Exercise inputs:
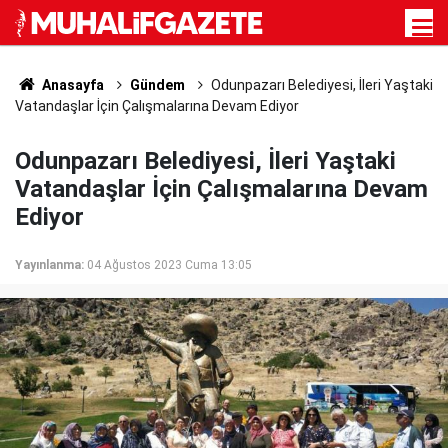
Anasayfa
Gündem
Odunpazarı Belediyesi, İleri Yaştaki
Vatandaşlar İçin Çalışmalarına Devam Ediyor
Odunpazarı Belediyesi, İleri Yaştaki
Vatandaşlar İçin Çalışmalarına Devam
Ediyor
Yayınlanma:
04 Ağustos 2023 Cuma 13:05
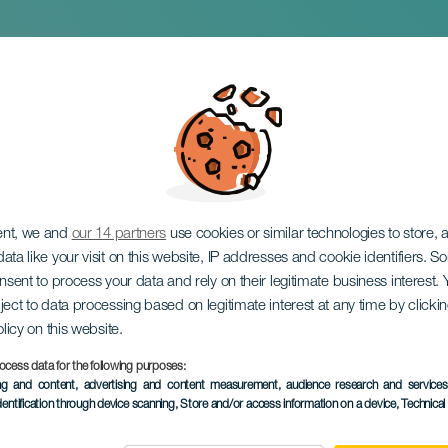
im Konzert
ent, we and
our 14 partners
use cookies or similar technologies to store,
ata like your visit on this website, IP addresses and cookie identifiers. 
onsent to process your data and rely on their legitimate business interest
ject to data processing based on legitimate interest at any time by click
olicy on this website.
ocess data for the following purposes:
VERGANGENE VERANSTAL
ing and content, advertising and content measurement, audience research and service
dentification through device scanning
, Store and/or access information on a device
, Technica
06 March 2026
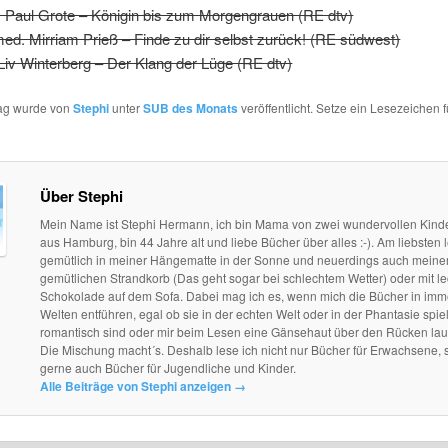
. Paul Grote – Königin bis zum Morgengrauen (RE dtv)
med. Mirriam Prieß – Finde zu dir selbst zurück! (RE südwest)
 Liv Winterberg – Der Klang der Lüge (RE dtv)
rag wurde von
Stephi
unter
SUB des Monats
veröffentlicht. Setze ein Lesezeichen 
Über Stephi
Mein Name ist Stephi Hermann, ich bin Mama von zwei wundervollen Kind
aus Hamburg, bin 44 Jahre alt und liebe Bücher über alles :-). Am liebsten l
gemütlich in meiner Hängematte in der Sonne und neuerdings auch mein
gemütlichen Strandkorb (Das geht sogar bei schlechtem Wetter) oder mit le
Schokolade auf dem Sofa. Dabei mag ich es, wenn mich die Bücher in im
Welten entführen, egal ob sie in der echten Welt oder in der Phantasie spie
romantisch sind oder mir beim Lesen eine Gänsehaut über den Rücken lau
Die Mischung macht´s. Deshalb lese ich nicht nur Bücher für Erwachsene, 
gerne auch Bücher für Jugendliche und Kinder.
Alle Beiträge von Stephi anzeigen
→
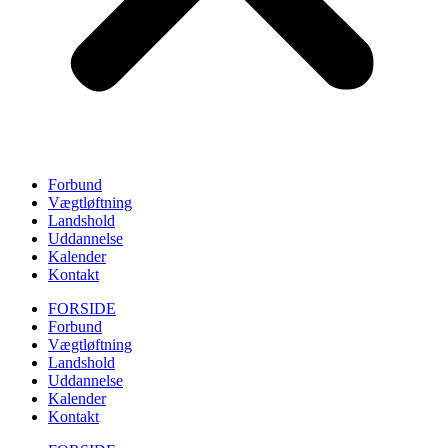
Forbund
Vægtløftning
Landshold
Uddannelse
Kalender
Kontakt
FORSIDE
Forbund
Vægtløftning
Landshold
Uddannelse
Kalender
Kontakt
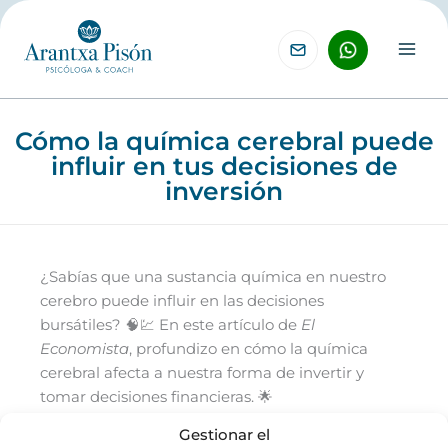
Ir
al
contenido
Cómo la química cerebral puede
influir en tus decisiones de
inversión
¿Sabías que una sustancia química en nuestro
cerebro puede influir en las decisiones
bursátiles? 🧠💹 En este artículo de
El
Economista
, profundizo en cómo la química
cerebral afecta a nuestra forma de invertir y
tomar decisiones financieras. 🌟
Gestionar el
¡Descúbrelo aquí! 👉
Cómo una sustancia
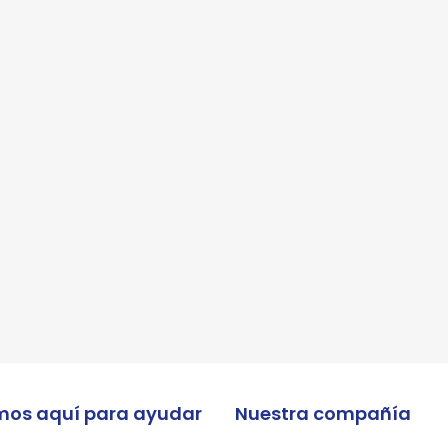
 enviar tus datos, aceptas nuestra política de privacidad y confirmas que los deta
porcionados son precisos
mos aquí para ayudar
Nuestra compañía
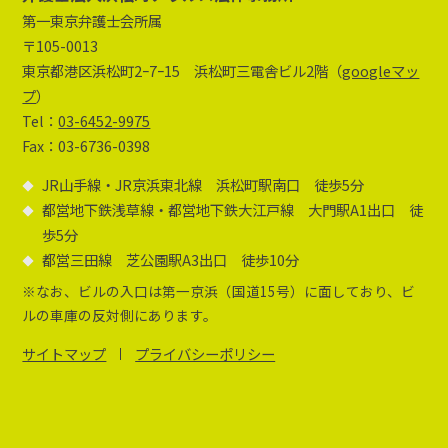
第一東京弁護士会所属
〒105-0013
東京都港区浜松町2ｰ7ｰ15 浜松町三電舎ビル2階（
googleマッ
プ
）
Tel：
03-6452-9975
Fax：03-6736-0398
JR山手線・JR京浜東北線 浜松町駅南口 徒歩5分
都営地下鉄浅草線・都営地下鉄大江戸線 大門駅A1出口 徒
歩5分
都営三田線 芝公園駅A3出口 徒歩10分
※なお、ビルの入口は第一京浜（国道15号）に面しており、ビ
ルの車庫の反対側にあります。
サイトマップ
プライバシーポリシー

What the task requires:
Starting at the line with "influir en tus decisiones de", write out every line exactly through the final line of the records above, both included, and skip the pictures.

The completed task:
influir en tus decisiones de
inversión
¿Sabías que una sustancia química en nuestro
cerebro puede influir en las decisiones
bursátiles? 🧠💹 En este artículo de
El
Economista
, profundizo en cómo la química
cerebral afecta a nuestra forma de invertir y
tomar decisiones financieras. 🌟
Gestionar el
¡Descúbrelo aquí! 👉
Cómo una sustancia
 enviar tus datos, aceptas nuestra política de privacidad y confirmas que los deta
porcionados son precisos
mos aquí para ayudar
Nuestra compañía
第一東京弁護士会所属
〒105-0013
東京都港区浜松町2ｰ7ｰ15 浜松町三電舎ビル2階（
googleマッ
プ
）
Tel：
03-6452-9975
Fax：03-6736-0398
JR山手線・JR京浜東北線 浜松町駅南口 徒歩5分
都営地下鉄浅草線・都営地下鉄大江戸線 大門駅A1出口 徒
歩5分
都営三田線 芝公園駅A3出口 徒歩10分
※なお、ビルの入口は第一京浜（国道15号）に面しており、ビ
ルの車庫の反対側にあります。
サイトマップ
プライバシーポリシー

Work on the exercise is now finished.